Todo o processo foi uma grande aprendizagem. Na altura, por causa da pandemia, estávamos a trabalhar a partir de casa, o que exigiu uma grande sincronia para dar corpo ao projeto.
Como é que chegou à ideia e avançou para a execução?
A ideia surgiu numa conversa por telefone com o meu diretor criativo. O isolamento social foi o nosso ponto de partida. Se para a maioria das pessoas, a pandemia foi uma realidade passageira, para as pessoas com deficiência o isolamento acaba por ser uma realidade constante. Daqui até à execução, aconteceu tudo muito depressa.

‘4 Anos de Isolamento’, da Associação Salvador, dá a Miguel Valente o primeiro prémio da carreira, no Festival do CCP FOTO DR
As novas tecnologias trouxeram mais desafios à publicidade?
Atualmente, o que mais me fascina é a forma como a tecnologia abriu novas possibilidades para criar. Temos mais ferramentas, mais formatos e uma maior capacidade de interação com o público que antes era impensável.
Isso é uma vantagem ou também é uma desvantagem?
Há os dois lados da moeda. Por um lado, temos mais ferramentas e formatos que permitem uma interação imediata com o público, o que torna a comunicação mais ágil, personalizada e eficaz. Por outro, essa mesma rapidez aumenta a pressão e a necessidade de um fluxo constante de conteúdos, o que pode resultar em mensagens menos impactantes.
O grande desafio é equilibrar inovação e relevância, de forma a garantir que as marcas mantêm a sua autenticidade sem comprometerem a qualidade da comunicação.
É a favor da utilização de inteligência artificial (IA) em campanhas?
Sou a favor da utilização de IA mas apenas na fase de criação, nunca como o produto final que chega ao público. Uma vez que a regulamentação nesta área ainda é escassa, acredito que a IA deve ser usada de forma responsável e complementar à criatividade humana.

Miguel Valente assume a direção criativa da agência de marketing e publicidade Winicio em janeiro de 2025 FOTO DR
Na Winicio, utilizamo-la para agilizar o processo criativo, o que nos permite visualizar conceitos rapidamente e antever o resultado com maior precisão.
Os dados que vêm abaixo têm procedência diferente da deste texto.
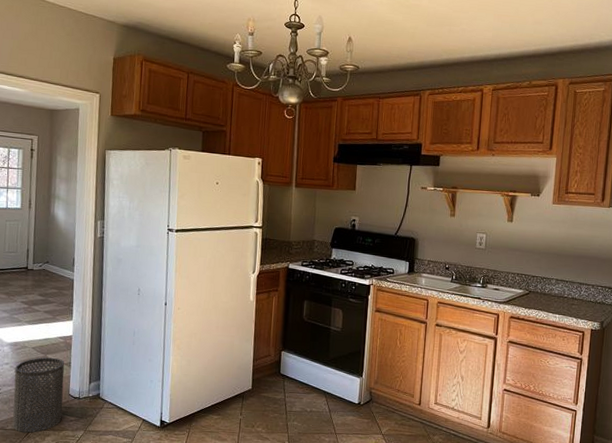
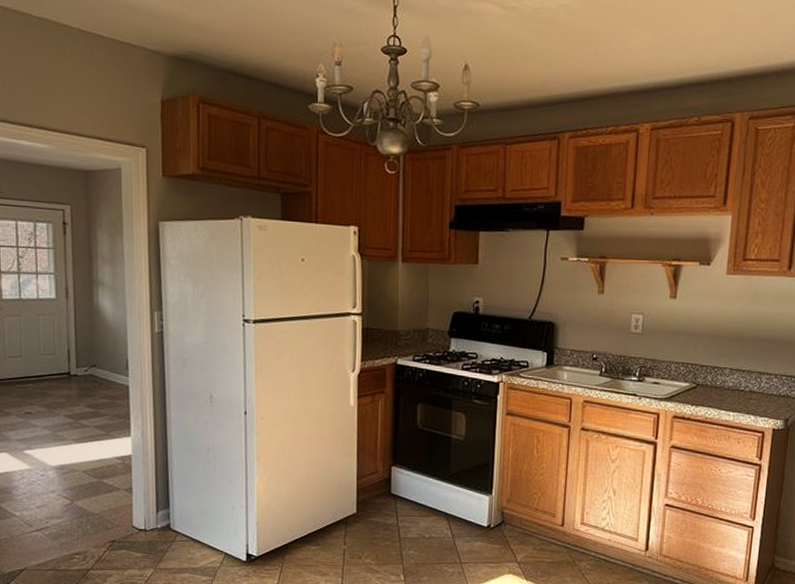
trash can: present [12,357,64,433] -> none [63,482,126,573]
Isso não só otimiza o tempo como também amplia as possibilidades criativas de toda a equipa.
O que é que faz quando não tem ideias?
O truque é o trabalho em equipa. A folha em branco é sempre um desafio mas com uma conversa entre equipa, somos capazes de transformar os desafios em boas oportunidades. Pelo menos, é o que tenho aprendido na Winicio.